● Exercices à réaliser:
(1) Recopiez le passage du texte sur l’adaptation des anciens Andins à l’altitude qui va de « Pour découvrir comment » jusqu’à « sud du Chili. » inclus.
(2) Traduisez en anglais la phrase suivante du texte sur l’adaptation des anciens Andins à l’altitude : « Un signe encore plus fort de sélection naturelle est apparu dans les gènes liés à la digestion de l’amidon. »

------ Texte fourni ------

Pour découvrir comment les anciens Andins se sont adaptés à la vie à plus de 2500 mètres, John Lindo, un généticien des populations à l’Université Emory d’Atlanta, a séquencé sept génomes de personnes ayant vécu près du lac Titicaca dans les Andes péruviennes entre 6800 ans et 1800 ans environ. L’équipe a ensuite comparé ces génomes aux données génétiques de deux populations modernes : les Aymara de Bolivie, qui vivent en altitude, et les Huilliche-Pehuenche, qui vivent sur la côte des basses terres du sud du Chili.

Un autre peuple vivant en altitude – les habitants du plateau tibétain – possède des variations génétiques qui réduisent les niveaux d’hémoglobine dans leur sang et rendent leur corps extrêmement efficace pour utiliser l’oxygène. Lindo et ses collègues ont donc scanné les anciens génomes sud-américains à la recherche de signes d’adaptations similaires. Ils n’ont pas trouvé ce qu’ils cherchaient, mais ils ont constaté des signes de sélection sur un gène appelé DST, lié à la santé cardiovasculaire et au développement du muscle cardiaque, rapportent-ils aujourd’hui dans Science Advances. Selon Mark Aldenderfer, archéologue à l’Université de Californie (UC), Merced, et co-auteur de la nouvelle étude, cela « suggère un processus très différent par lequel les anciens peuples andins se sont adaptés à la vie en haute altitude ».

Un signe encore plus fort de sélection naturelle est apparu dans les gènes liés à la digestion de l’amidon. Comme la pomme de terre féculente a été domestiquée dans les Andes et est rapidement devenue un aliment de base, une telle adaptation est logique, selon Lindo. En mesurant le nombre de différences génétiques aléatoires qui se sont accumulées régulièrement au fil du temps entre les populations des hautes et des basses terres, l’équipe de Lindo estime que la scission génétique entre ces peuples s’est probablement produite il y a environ 8750 ans, une date qui correspond aux données archéologiques.

------ Documentation source ------

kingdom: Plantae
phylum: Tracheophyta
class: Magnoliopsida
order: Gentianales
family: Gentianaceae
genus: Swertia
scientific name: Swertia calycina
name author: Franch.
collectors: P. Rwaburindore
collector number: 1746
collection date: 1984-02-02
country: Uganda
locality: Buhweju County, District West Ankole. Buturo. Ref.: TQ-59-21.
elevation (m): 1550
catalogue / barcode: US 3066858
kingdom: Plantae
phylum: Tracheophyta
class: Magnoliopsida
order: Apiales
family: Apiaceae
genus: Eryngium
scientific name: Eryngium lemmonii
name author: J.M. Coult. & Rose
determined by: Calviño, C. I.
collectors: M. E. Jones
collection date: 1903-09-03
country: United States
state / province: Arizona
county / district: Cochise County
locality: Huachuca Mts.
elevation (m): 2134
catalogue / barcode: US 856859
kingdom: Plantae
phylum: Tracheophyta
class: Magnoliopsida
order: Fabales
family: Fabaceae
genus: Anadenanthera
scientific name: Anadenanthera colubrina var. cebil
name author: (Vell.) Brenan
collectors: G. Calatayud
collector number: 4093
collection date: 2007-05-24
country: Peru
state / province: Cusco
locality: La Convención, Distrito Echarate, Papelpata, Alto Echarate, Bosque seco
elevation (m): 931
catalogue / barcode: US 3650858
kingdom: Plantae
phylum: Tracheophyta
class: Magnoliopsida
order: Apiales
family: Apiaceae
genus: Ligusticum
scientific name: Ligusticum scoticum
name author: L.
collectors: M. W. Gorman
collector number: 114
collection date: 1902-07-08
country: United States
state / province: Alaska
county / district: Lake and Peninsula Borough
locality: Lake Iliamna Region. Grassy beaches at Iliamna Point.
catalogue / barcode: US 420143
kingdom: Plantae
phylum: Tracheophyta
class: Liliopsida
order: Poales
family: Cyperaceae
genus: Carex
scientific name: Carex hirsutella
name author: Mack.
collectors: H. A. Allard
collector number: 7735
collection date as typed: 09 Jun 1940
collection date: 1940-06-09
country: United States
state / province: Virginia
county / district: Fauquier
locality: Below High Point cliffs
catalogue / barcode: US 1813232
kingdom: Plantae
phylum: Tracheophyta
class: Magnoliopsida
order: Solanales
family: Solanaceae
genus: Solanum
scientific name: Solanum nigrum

------

● Réponses par exercice:
(1)
Pour découvrir comment les anciens Andins se sont adaptés à la vie à plus de 2500 mètres, John Lindo, un généticien des populations à l’Université Emory d’Atlanta, a séquencé sept génomes de personnes ayant vécu près du lac Titicaca dans les Andes péruviennes entre 6800 ans et 1800 ans environ. L’équipe a ensuite comparé ces génomes aux données génétiques de deux populations modernes : les Aymara de Bolivie, qui vivent en altitude, et les Huilliche-Pehuenche, qui vivent sur la côte des basses terres du sud du Chili.

(2) An even stronger sign of natural selection appeared in the genes linked to starch digestion.